_Task brief_:
Look through the records below for the line holding "Page size: 1241x1754.". Write it out exactly, with each following line through the line holding "List each element's".

_Recorded data_:

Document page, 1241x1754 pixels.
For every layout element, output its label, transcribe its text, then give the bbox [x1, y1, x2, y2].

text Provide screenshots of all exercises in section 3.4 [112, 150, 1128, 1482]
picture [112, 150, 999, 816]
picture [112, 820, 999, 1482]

--

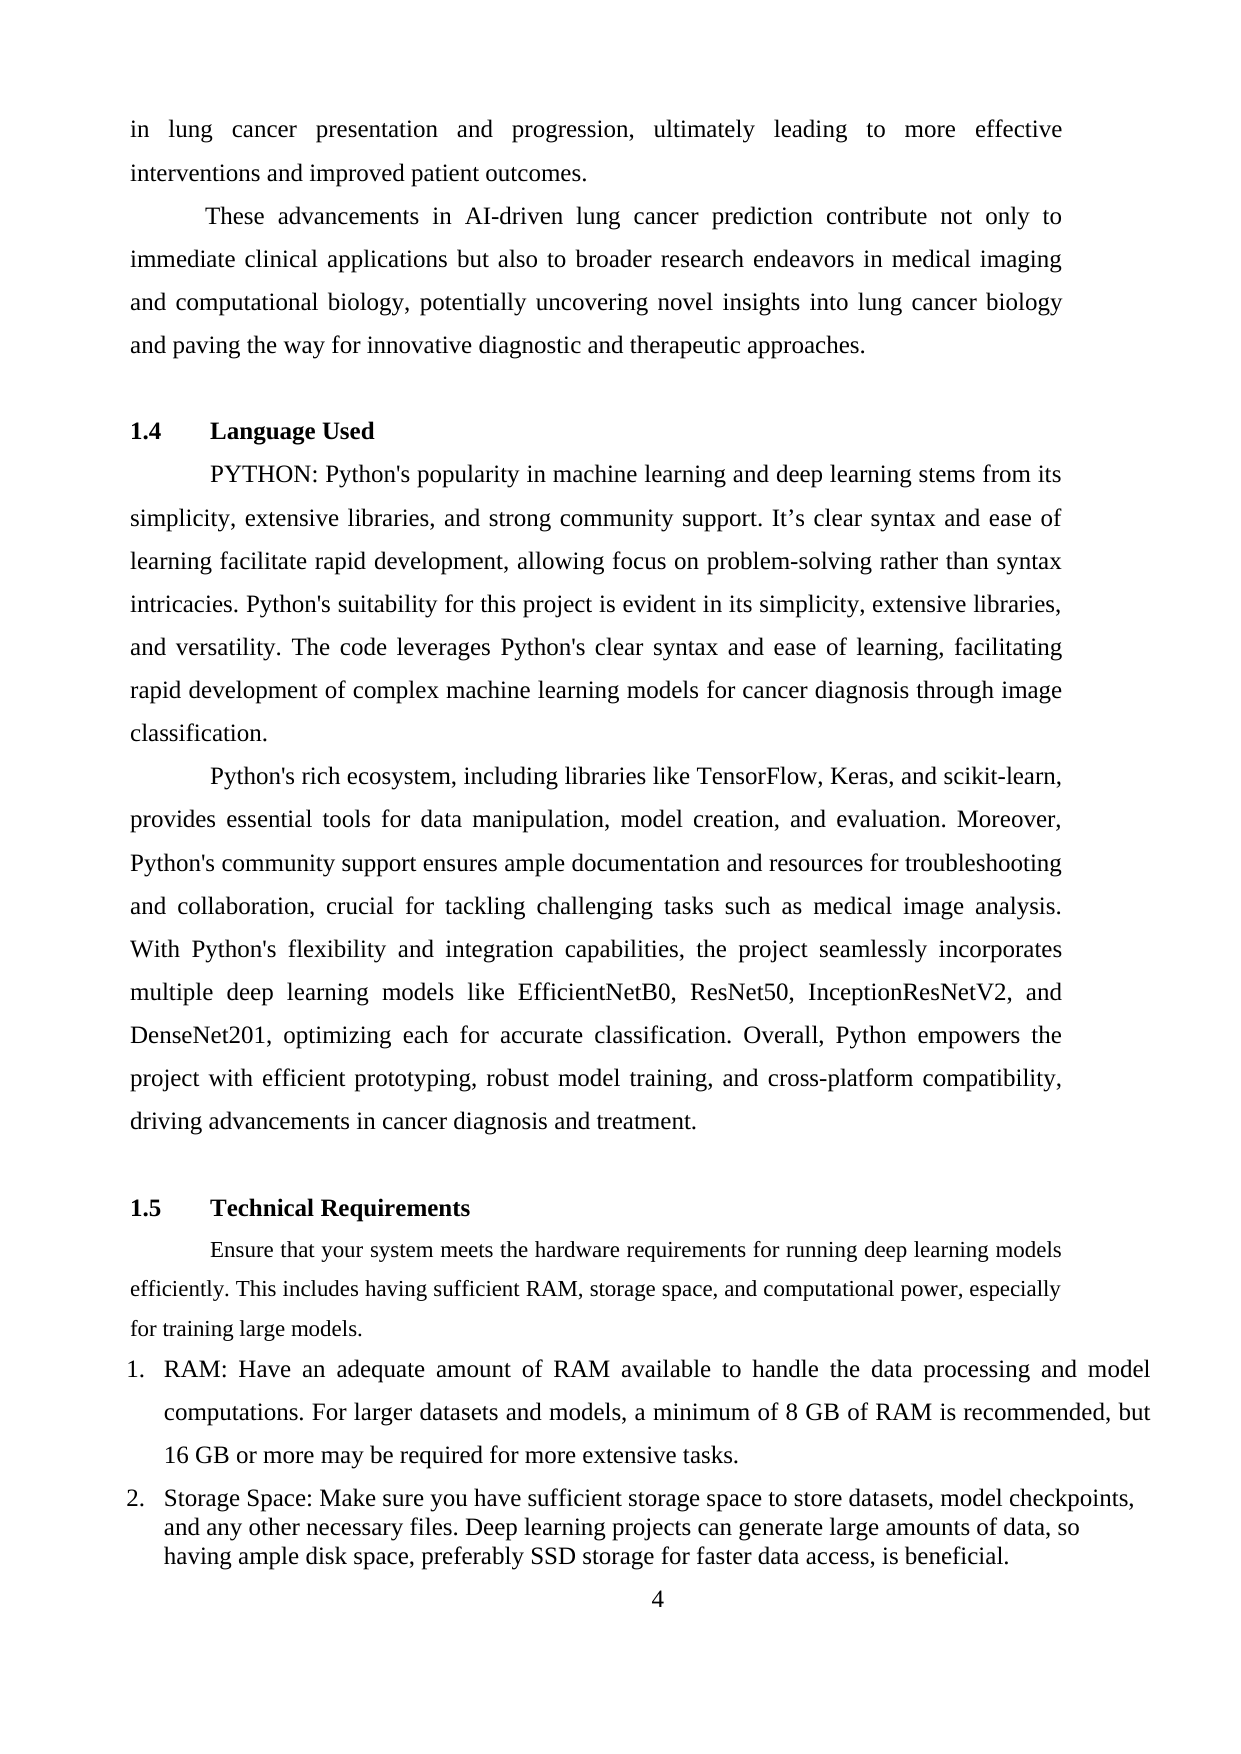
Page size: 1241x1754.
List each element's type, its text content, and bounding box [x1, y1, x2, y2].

_Reply to the task_:
Page size: 1241x1754.
List each element's type, its text content, and bounding box [x1, y1, x2, y2].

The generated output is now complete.